Even Andrew Poelstra, another senior Bitcoin Core and Rust Lightning contributor, with over a decade of experience in the industry, wrote a devastating take-down of GitHub, defending the decision to migrate. “This site has an overwhelming amount of LLM slop, and they have no intention of stopping it, though they did write this insane blog post taking credit for FOSS as a way of acknowledging the problem,” he began, continuing to explain that the merging of code into the master repositories had now been “broken for several days.” This caused cascading issues that confused the “merge script,” a security program that makes sure updates to a code base are done properly.
The bug meant that tracking and merging pull requests — contributions from other developers — didn’t work as expected. “Tracking PRs is the one thing GitHub is supposed to do, and it’s broken. It’s no longer more convenient to stay here than to leave, which was the only reason we’ve stayed so long,” Poelstra continued. “The usual problems where diffs and comments are hidden, the site being slow and unreliable, the permissions model being insane and broken, the lock-in, the crappy and slow API, etc. [All of] which we could live with if the basic functionality worked, but it doesn’t.”
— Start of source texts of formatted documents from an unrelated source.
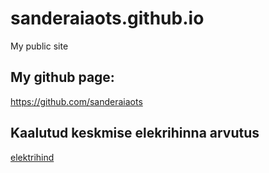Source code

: # sanderaiaots.github.io
My public site
## My github page: 
https://github.com/sanderaiaots

## Kaalutud keskmise elekrihinna arvutus
[elektrihind](hind.html)
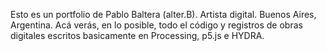 Esto es un portfolio de Pablo Baltera (alter.B). Artista digital. Buenos Aires, Argentina.
Acá verás, en lo posible, todo el código y registros de obras digitales escritos basicamente en Processing, p5.js e HYDRA.
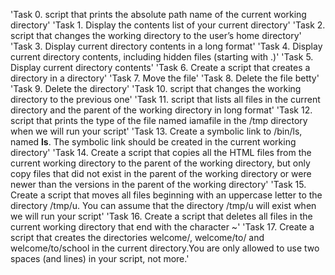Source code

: 'Task 0. script that prints the absolute path name of the current working directory'
'Task 1. Display the contents list of your current directory'
'Task 2. script that changes the working directory to the user’s home directory'
'Task 3. Display current directory contents in a long format'
'Task 4. Display current directory contents, including hidden files (starting with .)'
'Task 5. Display current directory contents'
'Task 6. Create a script that creates a directory in a directory'
'Task 7. Move the file'
'Task 8. Delete the file betty'
'Task 9. Delete the directory'
'Task 10. script that changes the working directory to the previous one'
'Task 11. script that lists all files in the current directory and the parent of the working directory in long format'
'Task 12. script that prints the type of the file named iamafile in the /tmp directory when we will run your script'
'Task 13. Create a symbolic link to /bin/ls, named __ls__. The symbolic link should be created in the current working directory'
'Task 14. Create a script that copies all the HTML files from the current working directory to the parent of the working directory, but only copy files that did not exist in the parent of the working directory or were newer than the versions in the parent of the working directory'
'Task 15. Create a script that moves all files beginning with an uppercase letter to the directory /tmp/u. You can assume that the directory /tmp/u will exist when we will run your script'
'Task 16. Create a script that deletes all files in the current working directory that end with the character ~'
'Task 17. Create a script that creates the directories welcome/, welcome/to/ and welcome/to/school in the current directory.You are only allowed to use two spaces (and lines) in your script, not more.'
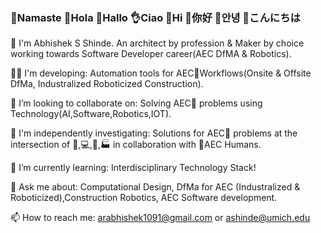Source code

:### 🙏Namaste  👋Hola   👋Hallo  👌Ciao  👋Hi  👋你好  👋안녕  👋こんにちは



👨 I'm Abhishek S Shinde. An architect by profession & Maker by choice working towards Software Developer career(AEC DfMA & Robotics).

👨‍💻 I'm developing: Automation tools for AEC🚧Workflows(Onsite & Offsite DfMa, Industralized Roboticized Construction). 

👯 I’m looking to collaborate on: Solving AEC🚧 problems using Technology(AI,Software,Robotics,IOT).

🔭 I'm independently investigating:  Solutions for AEC🚧 problems at the intersection of 🦾,💻,🤖,🏭 in collaboration with 👷AEC Humans.

🌱 I’m currently learning: Interdisciplinary Technology Stack!

💬 Ask me about: Computational Design, DfMa for AEC (Industralized & Roboticized),Construction Robotics, AEC Software development.

📫 How to reach me: arabhishek1091@gmail.com or ashinde@umich.edu



<!--
COMMENTED OUT README HERE v
**InquisitiveAS/InquisitiveAS** is a ✨ _special_ ✨ repository because its `README.md` (this file) appears on your GitHub profile.

Here are some ideas to get you started:

- 🔭 I’m currently working on ...
- 🌱 I’m currently learning ...
- 👯 I’m looking to collaborate on ...
- 🤔 I’m looking for help with ...
- 💬 Ask me about ...
- 📫 How to reach me: ...
- 😄 Pronouns: ...
- ⚡ Fun fact: ...
- ⚡ Passion: Digital & Robotic Fabrication,Computational Design for CAD Modeling,Data Science,Machine Learning & Deep Learning Techniques, Optimization,Perception & Sensing,Computer Vision,Robotics Engineering,Human Robot Interaction(HRI), Autonomous Robots ,Construction Robotics.

- 🔬 Specializing: Check this space out(More to come!)
-->
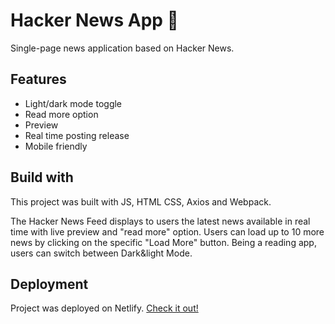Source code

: 
# Hacker News App 📰

Single-page news application based on Hacker News.

## Features

- Light/dark mode toggle
- Read more option
- Preview
- Real time posting release
- Mobile friendly

## Build with

This project was built with JS, HTML CSS, Axios and Webpack.

The Hacker News Feed displays to users the latest news available in real time with live preview and "read more" option. Users can load up to 10 more news by clicking on the specific "Load More" button. Being a reading app, users can switch between Dark&light Mode.

## Deployment

Project was deployed on Netlify. 
[Check it out!](https://giuliahackernews.netlify.app/)
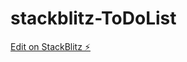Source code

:# stackblitz-ToDoList

[Edit on StackBlitz ⚡️](https://stackblitz.com/edit/stackblitz-starters-wfchh9)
As a result, the next destination for Rust Lightning and perhaps other Bitcoin projects in the industry may be Forgejo, a lightweight GitHub alternative optimized towards self-hosting and high agency projects. Corallo confirmed to Bitcoin Magazine that “rust-bitcoin already started migrating to git.rust-bitcoin.org” and Rust Lightning would follow.
The repositories will likely continue to host a copy on GitHub, though no public statements have been made about any kind of long-term mirroring strategy of the code base, meaning it will eventually just live on their own site.